= George Sadil =

George Sadil (born circa 1936–37) is a former Russian analyst and translator who worked with the Australian Security Intelligence Organisation (ASIO) for nearly 25 years including during the height of the Cold War. After it had been revealed the ASIO had been compromised by a Russian KGB (Komitet Gosudarstvennoy Bezopasnosti) 'mole', investigations were held and after internal audits conducted by both ASIO (Jabaroo) and the Australian Federal Police (Operation Liver), Sadil was accused of being the mole. After raids on the homes of many of their analysts and translators, the authorities found highly classified documents in Sadil's home, he was then charged with possessing classified federal documents under the Crimes Act 1914. In 1994 the case against him collapsed.
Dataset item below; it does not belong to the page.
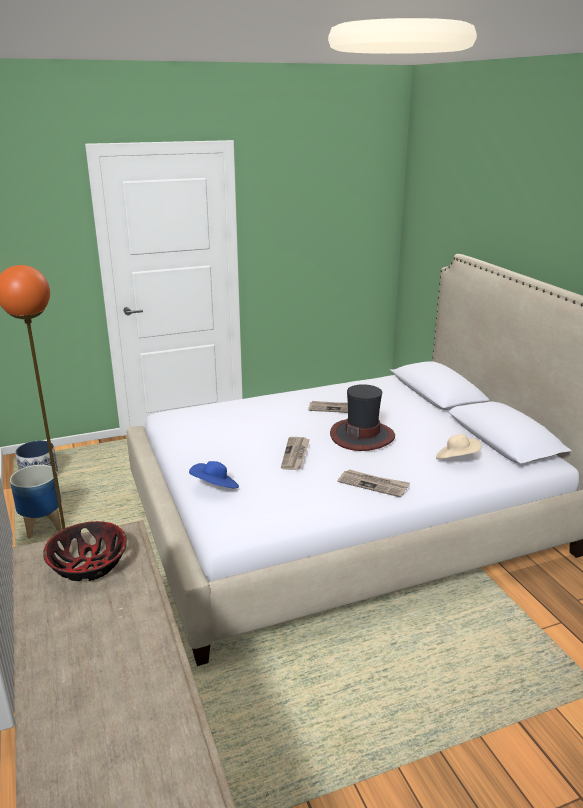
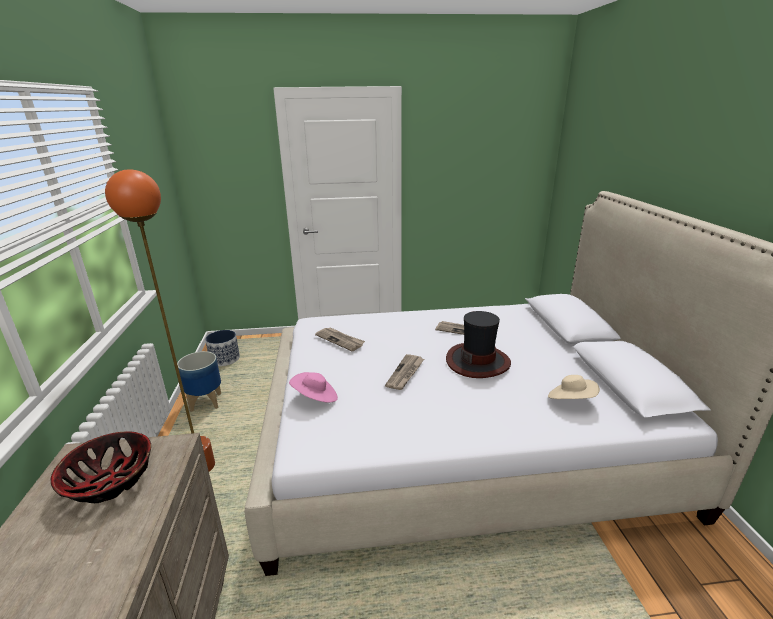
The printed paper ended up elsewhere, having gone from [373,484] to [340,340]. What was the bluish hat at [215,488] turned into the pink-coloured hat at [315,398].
Sadil's profile did not match that of the mole in question, and prosecutors were unable to establish any kind of money trail between Sadil and the KGB.

Sadil had worked for ASIO since 1968.

Former KGB general Oleg Kalugin said Australian authorities never discovered the identity of the Canberra-based spy, who was paid thousands of dollars. Kalugin said Moscow used the information to penetrate deep into MI5, MI6, the CIA, and the FBI.

In 2023, the mole was identified as Ian George Peacock.